Io davvero ammiro il lavoro di questi volontari che arrivano alla CRI per tanti motivi e che nell’aiuto agli altri trovano una ragione importante, una missione oggi più che mai necessaria a tutti i livelli, dal semplice fondamentale abbraccio alle persone sole, agli aiuti sanitari nell’emergenza».

Raoul, che dirti? Grazie. «In questi giorni terribili, tutti si danno da fare. Poi io sono legato alla Croce Rossa da anni. Il marito di una mia sorella è di Prati di Amatrice e durante il terremoto ho visto quanto hanno fatto i volontari della Croce Rossa. È da allora che penso a una fiction su di loro».

Il Coronavirus ha sconvolto le nostre vite. La tua famiglia? Tutti bene? «Sì, per fortuna sì. Pensa che in un anno e mezzo ho perso il papà e la mamma, è stato terribile, però l’unica consolazione è che si sono risparmiati tutto questo».

Nel peggio noi italiani diamo anche il meglio. «Certo e così sono tornato alla carica per questa fiction. Sono ormai quattro anni che ci lavoro. Purtroppo mi dicevano che le fiction a tema ospedaliero non funzionano. Ma ora tutti hanno capito che la sanità è un aspetto della vita di tutti fondamentale e il successo della fiction Rai con Luca Argentero,Doc-Nelle tue mani, ne è la dimostrazione». La fiction con Argentero ispirata a un medico che oggi lavora all’ospedale di Codogno contro il Coronavirus ha avuto 8 milioni e passa di telespettatori, con uno share del 30 per cento. «Prima di questi giorni tutti erano certi che la fiction italiana dovesse seguire le strade di Gomorra, raccontando gli aspetti più terribili dell’Italia, ma con la tragedia del Covid-19 si è capito il valore vero delle persone impegnate nella lotta quotidiana per la salute».

Sarà una fiction per Mediaset o per la Rai? «Non so ancora, se vorranno partecipare alla produzione sarà molto interessante. Sto comunque pensando a una produzione internazionale, davvero mondiale». Sarà tutta imperniata sul Coronavirus? «Stiamo scrivendo una storia che alterna il passato e il presente. Dalla creazione della Croce Rossa al Covid-19. La Croce Rossa è nata nella Seconda guerra di indipendenza, durante la battaglia di Solferino, nel mantovano». Era il 24 giugno 1859: Seconda guerra d’indipendenza, esercito austriaco contro i francesi affiancati dagli italiani. 12 ore di combattimento, 200.000 soldati, 5.000 morti.

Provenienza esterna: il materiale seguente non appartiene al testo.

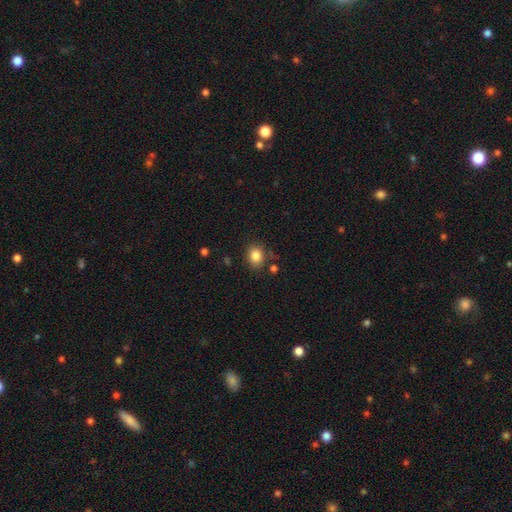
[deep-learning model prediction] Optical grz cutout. It shows a smooth galaxy with no disk features (85%) that is round (60%). Merging: none (80%).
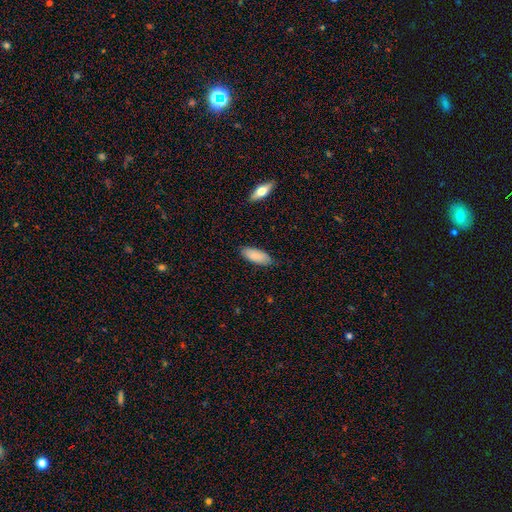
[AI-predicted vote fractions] Smooth or featured? smooth (88%)
How rounded? in between (79%)
Merging? none (84%)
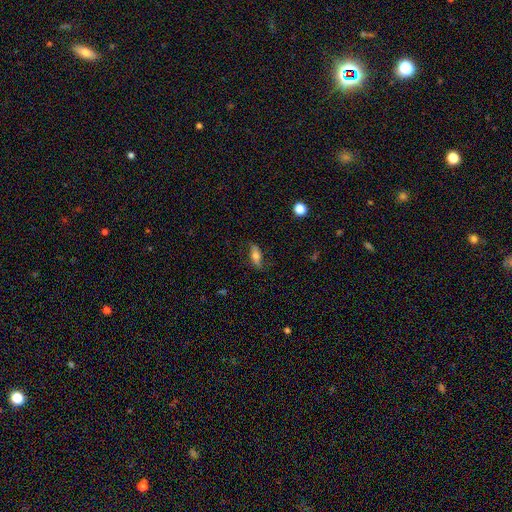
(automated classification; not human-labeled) smooth-or-featured: smooth: 55% | featured or disk: 36% | star or artifact: 9%
  how-rounded: in between: 75% | cigar-shaped: 19% | round: 5%
  merging: none: 73% | minor disturbance: 19% | major disturbance: 7% | merger: 1%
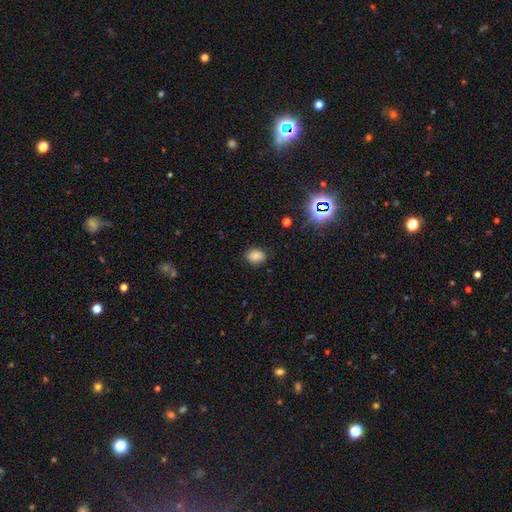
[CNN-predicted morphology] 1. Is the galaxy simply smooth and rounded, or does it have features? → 79% smooth, 13% star or artifact, 8% featured or disk.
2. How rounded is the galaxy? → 56% in between, 43% round, 1% cigar-shaped.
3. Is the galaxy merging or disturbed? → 76% none, 19% minor disturbance, 4% major disturbance, 1% merger.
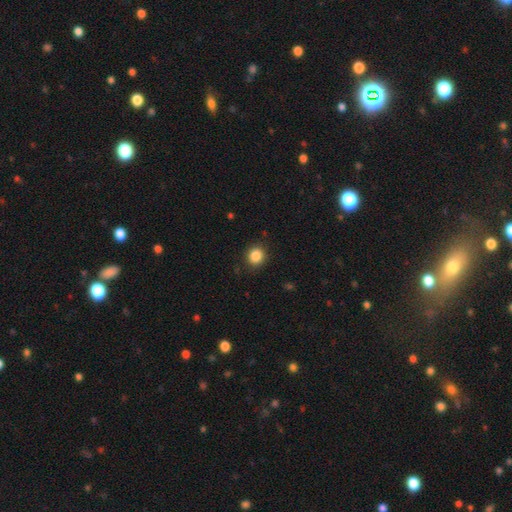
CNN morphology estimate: type=smooth (86%); roundness=round (82%); merging=none (88%).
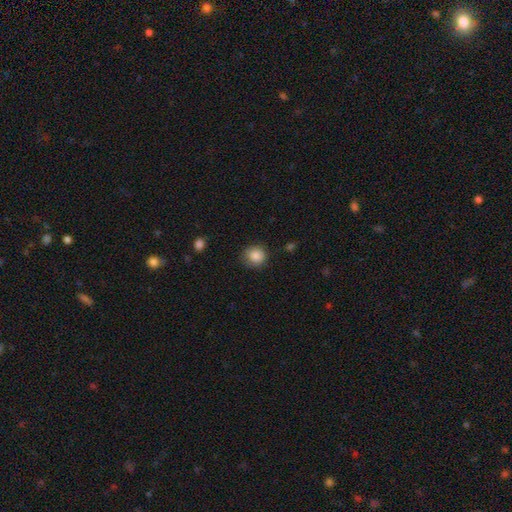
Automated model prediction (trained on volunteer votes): The model was most divided on "merging": none: 78%, minor disturbance: 17%, major disturbance: 4%, merger: 1%. More confident: smooth or featured — smooth (86%); how rounded — round (85%).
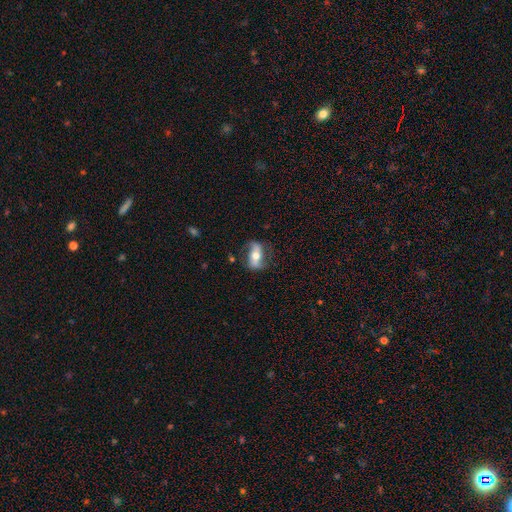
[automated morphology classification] A featured or disk galaxy (69%) with a strong bar (45%), 2 (88%) loose (51%) spiral arms (84%) and a moderate central bulge (69%). Merging: none (71%).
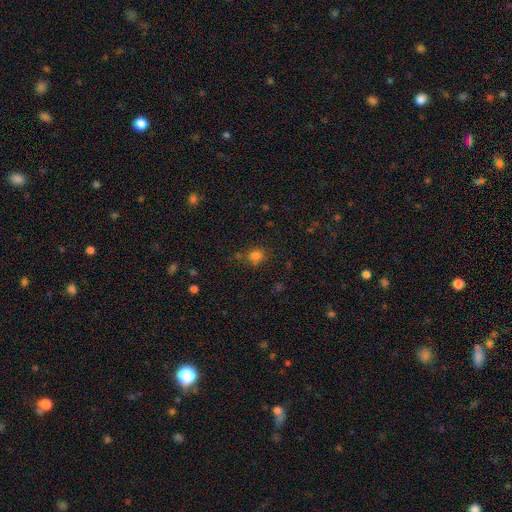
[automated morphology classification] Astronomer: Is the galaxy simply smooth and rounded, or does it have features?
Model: smooth — 79%.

Un disastro spaventoso: sangue, feriti,morti, carne da cannone, in poche ore. «Da Castiglione delle Stiviere, sempre nel mantovano, partì un gruppo di donne straordinarie per soccorrere i feriti e soccorrevano tutti, italiani, francesi, austriaci. Chiunque ne avesse bisogno». Leggo suWikipedia: «I feriti vennero portati presso il Duomo di Castiglione delle Stiviere e lì, con l’aiuto della popolazione, specialmente femminile, vennero prestati soccorsi a tutti, senza riguardo alla divisa indossata, avendo come riferimento il motto Tutti Fratelli». «Quella battaglia ispirò il medico svizzero Henry Dunant, che creò nel 1864, a Ginevra, la Croce Rossa. Un’ispirazione, ripeto, che partiva dalla straordinaria generosità della popolazione di Castiglione nel prestare soccorso a migliaia di feriti».

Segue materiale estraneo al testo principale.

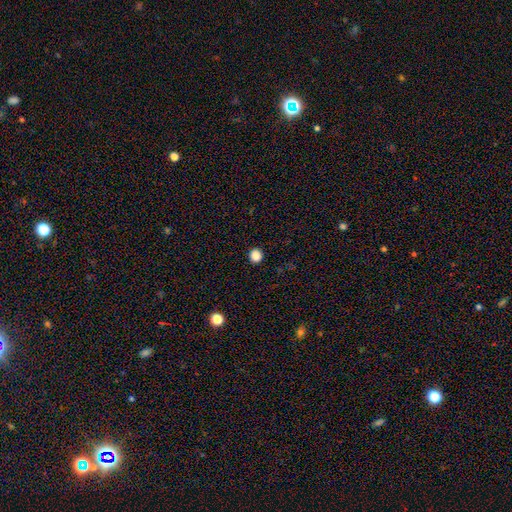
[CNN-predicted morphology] The model was most divided on "how rounded": round: 87%, in between: 12%, cigar-shaped: 1%. More confident: merging — none (92%); smooth or featured — smooth (86%).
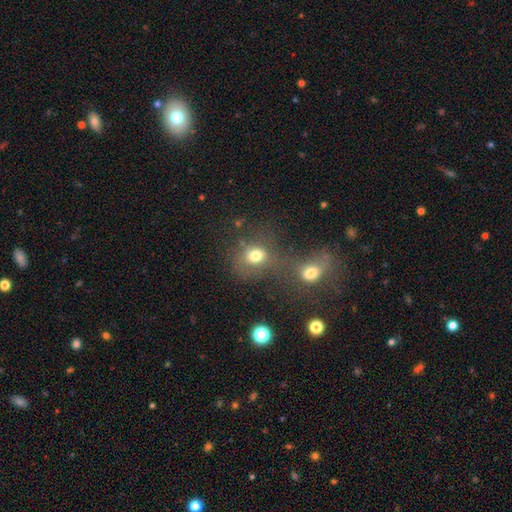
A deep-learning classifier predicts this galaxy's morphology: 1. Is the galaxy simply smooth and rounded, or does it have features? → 73% smooth, 16% star or artifact, 11% featured or disk.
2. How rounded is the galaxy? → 68% round, 31% in between, 1% cigar-shaped.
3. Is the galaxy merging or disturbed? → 48% merger, 34% none, 9% minor disturbance, 9% major disturbance.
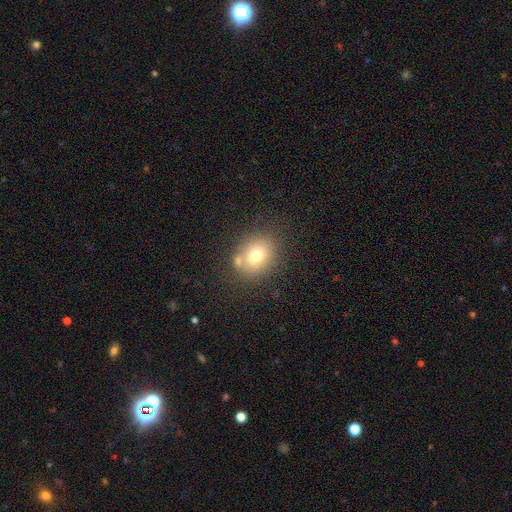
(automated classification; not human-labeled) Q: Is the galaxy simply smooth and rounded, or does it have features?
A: smooth — 73%.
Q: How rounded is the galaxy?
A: round — 65%.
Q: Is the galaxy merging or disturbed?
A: none — 71%.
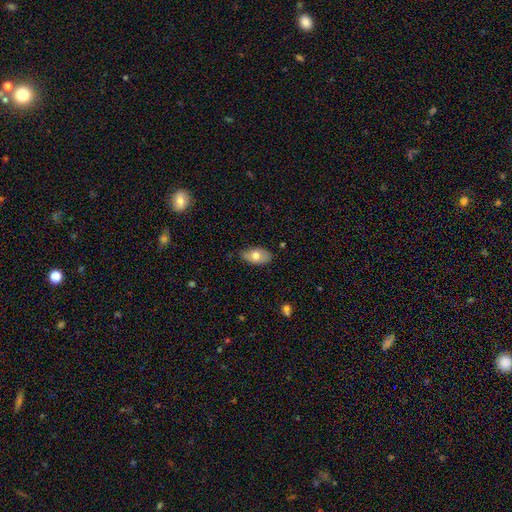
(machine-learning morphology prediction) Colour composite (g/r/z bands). It shows a smooth galaxy with no disk features (67%) that is in between round and cigar-shaped (92%). Merging: none (76%).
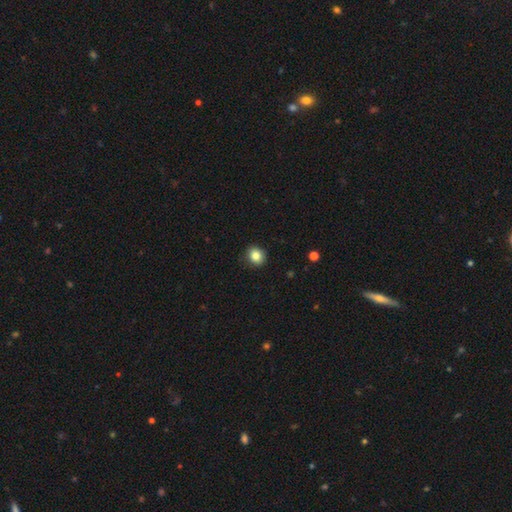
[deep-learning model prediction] Morphology: type=smooth (85%); roundness=round (74%); merging=none (90%).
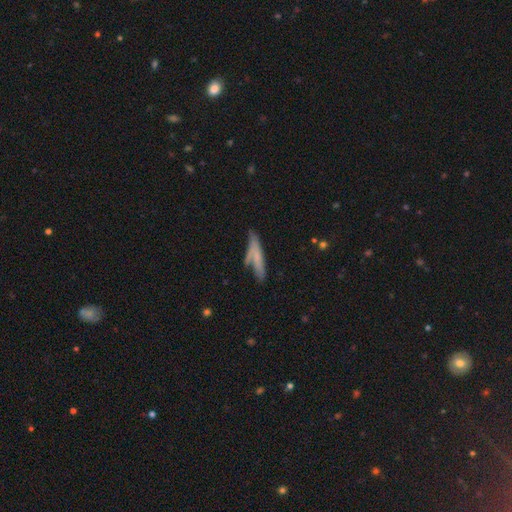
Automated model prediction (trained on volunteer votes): Smooth or featured? smooth (61%)
How rounded? cigar-shaped (83%)
Merging? none (53%)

Dunant scrisse e pubblicò a sue spese il libro, Un Souvenir de Solférino. Per la sua attività e le sue idee venne insignito del primo Premio Nobel per la Pace, nel 1901. Ma poi arriverai ai giorni nostri nella fiction. «La battaglia continua, allora si parlava di 5000 morti, oggi i numeri sul fronte del Covid-19 sono ben superiori. L’Europa in queste settimane ha dimostrato di non essere poi così unita, ma nella battaglia al Covid si è ricreato un interesse comune: siamo uniti nella stessa lotta, contro il male ed è proprio lo spirito della Croce Rossa». Immagino che tu sarai protagonista della fiction. «Sì, sarò il presidente di una Croce Rossa territoriale, che da Roma andrà nella zona rossa della Lombardia colpita dal Covid. In pratica è un operatore che scende in trincea, come fece
allora Dunant. Puntii della storia per ora sono solo abbozzati, ma siamo a buon punto nella scrittura».